Именно в цифровом репродуцировании симуляторный потенциал языка достигает своего апогея. Благодаря цифровым технологиям становится возможным бесконечное воспроизведение знака. Знак обращается в вирус, уничтожающий реальность своего референта. Очень скоро этот процесс репродуцирования знака без сохранения его значения приводит к эффекту, который Бодрийяр именует «пустыней реальности».
Америка представляет собой гигантскую голограмму в том смысле, что информация о целом содержится в каждом из её элементов. Возьмите крошечную стоянку в пустыне, любую улицу любого городка Среднего Запада, парковку, любой калифорнийский дом, Бургеркинг или «Студебеккер» – и перед вами вся Америка юга, севера, востока и запада66
.Понятие «симуляция» вносит новую перспективу в философский дискурс. Эту перспективу можно охарактеризовать как исчезновение реальности. Будучи изъятым из сферы алфавитной последовательности и спроецированным на область видеоэлектронной репликации, знак начинает безгранично разрастаться; при этом возникает вторая, синтетическая реальность, поглощающая первичную реальность тела и природы.
В представлении Бодрийяра Америка выглядит совершенно иначе, чем её увидели ранее Делёз и Гваттари. Не средоточие бесконечной энергии, не изобилие постоянно реактивируемых шизознаков, но гаснущий мир, где реальную жизнь замещает обряженный и набальзамированный труп реальности. Добро пожаловать в пустыню реальности! Что же касается шизофрении, то Бодрийяр трактует её совсем не так, как это делал в своём шизоанализе Феликс Гваттари (с его апологией креативности). У Бодрийяра шизофрения ассоциируется не с креативным изобилием, а с террором.
Я говорю обо всём этом вовсе не затем, чтобы выяснить, кто прав, а кто виноват. Небольшая группа страждущих, утверждающих, что шизофреник наделён творческим потенциалом? Или же одинокий очарованный странник, запечатлевающий на плёнку безмолвную пустыню не существующей более реальности?
Речь сейчас не о том, чтобы изложить аргументы той и другой стороны, а о том, чтобы реконструировать развивавшийся в последние десятилетия XX века процесс, используя при этом понятия, которые способны не только описывать, но и преобразовывать (не мир в целом, а только лишь отношение между сингулярностью и проекциями этого мира).

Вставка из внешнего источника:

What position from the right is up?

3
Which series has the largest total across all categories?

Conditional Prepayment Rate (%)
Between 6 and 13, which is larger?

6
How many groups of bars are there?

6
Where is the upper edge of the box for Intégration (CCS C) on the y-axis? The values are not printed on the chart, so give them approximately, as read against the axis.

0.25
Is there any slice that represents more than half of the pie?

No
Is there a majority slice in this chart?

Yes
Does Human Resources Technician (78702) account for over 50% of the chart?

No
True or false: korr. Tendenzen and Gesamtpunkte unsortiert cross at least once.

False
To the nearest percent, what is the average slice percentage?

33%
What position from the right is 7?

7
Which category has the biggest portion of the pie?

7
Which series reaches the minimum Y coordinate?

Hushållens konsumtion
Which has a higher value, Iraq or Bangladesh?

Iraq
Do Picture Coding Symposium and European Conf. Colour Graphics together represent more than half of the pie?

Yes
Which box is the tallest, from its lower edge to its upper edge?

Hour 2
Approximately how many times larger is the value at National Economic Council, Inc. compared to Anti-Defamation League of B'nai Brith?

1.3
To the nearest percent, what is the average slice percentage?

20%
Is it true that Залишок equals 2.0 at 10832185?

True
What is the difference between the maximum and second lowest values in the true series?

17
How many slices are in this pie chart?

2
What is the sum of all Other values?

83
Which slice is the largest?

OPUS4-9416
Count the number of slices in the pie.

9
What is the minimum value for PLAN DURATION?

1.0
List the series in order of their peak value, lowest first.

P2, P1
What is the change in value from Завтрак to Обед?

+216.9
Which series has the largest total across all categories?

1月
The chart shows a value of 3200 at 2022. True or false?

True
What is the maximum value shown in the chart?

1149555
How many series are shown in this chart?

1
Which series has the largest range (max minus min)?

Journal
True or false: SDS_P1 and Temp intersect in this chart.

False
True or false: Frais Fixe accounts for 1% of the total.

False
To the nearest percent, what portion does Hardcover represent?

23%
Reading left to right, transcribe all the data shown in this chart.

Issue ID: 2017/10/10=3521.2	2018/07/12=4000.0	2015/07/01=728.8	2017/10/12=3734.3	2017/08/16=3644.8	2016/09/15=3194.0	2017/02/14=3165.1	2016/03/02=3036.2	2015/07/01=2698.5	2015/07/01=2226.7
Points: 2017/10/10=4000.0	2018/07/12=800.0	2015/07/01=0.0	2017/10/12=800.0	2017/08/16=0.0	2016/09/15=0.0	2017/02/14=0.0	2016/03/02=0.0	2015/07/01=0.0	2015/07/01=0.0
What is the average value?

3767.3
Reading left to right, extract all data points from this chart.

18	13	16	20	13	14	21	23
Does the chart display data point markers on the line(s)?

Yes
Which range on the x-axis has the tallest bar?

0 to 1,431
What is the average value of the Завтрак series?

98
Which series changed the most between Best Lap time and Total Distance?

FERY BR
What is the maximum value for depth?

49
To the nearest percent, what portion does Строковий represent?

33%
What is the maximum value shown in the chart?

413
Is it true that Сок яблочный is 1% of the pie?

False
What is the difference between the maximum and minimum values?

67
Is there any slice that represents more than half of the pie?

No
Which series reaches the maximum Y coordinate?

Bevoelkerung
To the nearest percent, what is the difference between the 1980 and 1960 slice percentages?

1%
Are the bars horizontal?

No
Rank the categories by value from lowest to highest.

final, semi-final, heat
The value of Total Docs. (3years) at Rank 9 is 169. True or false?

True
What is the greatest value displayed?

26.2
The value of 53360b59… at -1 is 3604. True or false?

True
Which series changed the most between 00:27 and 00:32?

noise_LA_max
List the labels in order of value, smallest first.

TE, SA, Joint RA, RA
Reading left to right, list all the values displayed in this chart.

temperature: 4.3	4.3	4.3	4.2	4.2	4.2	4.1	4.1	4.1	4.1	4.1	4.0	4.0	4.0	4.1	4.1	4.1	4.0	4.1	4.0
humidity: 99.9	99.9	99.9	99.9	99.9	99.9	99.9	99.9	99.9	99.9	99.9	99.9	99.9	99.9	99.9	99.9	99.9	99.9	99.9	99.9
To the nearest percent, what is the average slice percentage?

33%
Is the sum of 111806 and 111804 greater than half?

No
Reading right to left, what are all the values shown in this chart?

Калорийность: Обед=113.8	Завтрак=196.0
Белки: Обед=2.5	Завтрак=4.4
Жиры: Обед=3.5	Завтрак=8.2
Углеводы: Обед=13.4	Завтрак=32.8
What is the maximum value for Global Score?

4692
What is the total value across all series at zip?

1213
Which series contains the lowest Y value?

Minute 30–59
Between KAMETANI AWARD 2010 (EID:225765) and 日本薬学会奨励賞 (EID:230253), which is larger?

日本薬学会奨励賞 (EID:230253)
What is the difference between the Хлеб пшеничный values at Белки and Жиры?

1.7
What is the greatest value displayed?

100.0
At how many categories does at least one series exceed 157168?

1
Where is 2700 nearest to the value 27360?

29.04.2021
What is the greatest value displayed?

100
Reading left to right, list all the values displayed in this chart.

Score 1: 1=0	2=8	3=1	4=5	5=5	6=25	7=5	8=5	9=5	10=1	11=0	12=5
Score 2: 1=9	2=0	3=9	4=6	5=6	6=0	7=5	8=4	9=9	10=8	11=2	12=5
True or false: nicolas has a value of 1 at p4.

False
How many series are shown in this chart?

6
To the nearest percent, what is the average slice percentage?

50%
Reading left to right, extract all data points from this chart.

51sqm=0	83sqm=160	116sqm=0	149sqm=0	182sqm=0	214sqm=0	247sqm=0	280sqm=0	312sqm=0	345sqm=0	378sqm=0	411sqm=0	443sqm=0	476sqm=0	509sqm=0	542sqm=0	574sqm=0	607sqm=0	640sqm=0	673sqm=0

Полемика между Бодрийяром и Фуко
В середине 1970-х годов территория философии оказалась расчищенной от наследия Гегеля. Философы отказались от понятия «отчуждение», поскольку в общественной практике «отчуждение» обратилось в «чуждость». Воспроизводимость рутинных производственных процессов сменилась отказом от работы и саботажем; одиночество работника конвейера сменилось самоорганизацией индивидов и сплочением мятежных масс. В 1970-х годах восставало тело, позабыв о душе. Тела вновь обретали отведённое им изначально пространство. На одном из феминистских плакатов, которые можно было увидеть в 1977 году на улицах Болоньи, значилось: «Душа темница тела». Именно тогда были начертаны, выкрикнуты и изложены мысли, которым предстояло сделаться пророческими.
В тот период проблему субъективности стали рассматривать под новым углом зрения. Теперь речь шла не о Субъекте (upokeimenos), которому предстоит довести до логического конца истину Истории, но об отдельном индивиде, который встречается с другими проявлениями сингулярности. Актант истории (отдельно взятых историй) отныне не вписан ни в какую структуру, ему нет нужды соблюдать какую бы то ни было готовую канву, разыгрывать какой бы то ни было сценарий.
В середине 1970-х годов во Франции развернулась философская полемика вокруг тех проблем, которые после обрушения диалектики так и не были решены (и выказали свою неопределённость и волатильность). Речь идёт о формировании субъекта и формировании власти.
По ходу этой полемики Бодрийяру пришлось противостоять как авторам «Анти-Эдипа», так и Мишелю Фуко. Хотя указанная полемика стала этапным для развития современной философии событием, однако во многом она до сих пор ещё не изучена. Со стороны Делёза, Гваттари и Фуко, а также со стороны их последователей (среди которых числится и ваш покорный слуга) неизменно наблюдались сдержанность и нежелание вступать в открытую полемику с охочим до споров Бодрийяром, как если бы речь шла об одной из тех парижских интеллектуальных стычек, в которых лучше не принимать участия.
Однако сегодня, по прошествии четырёх десятков лет, мне кажется необходимым откровенно поведать об этой полемике, ведь в её рамках родились некоторые идеи, которые могли бы сегодня пригодиться для выработки нового мировоззренческого синтеза.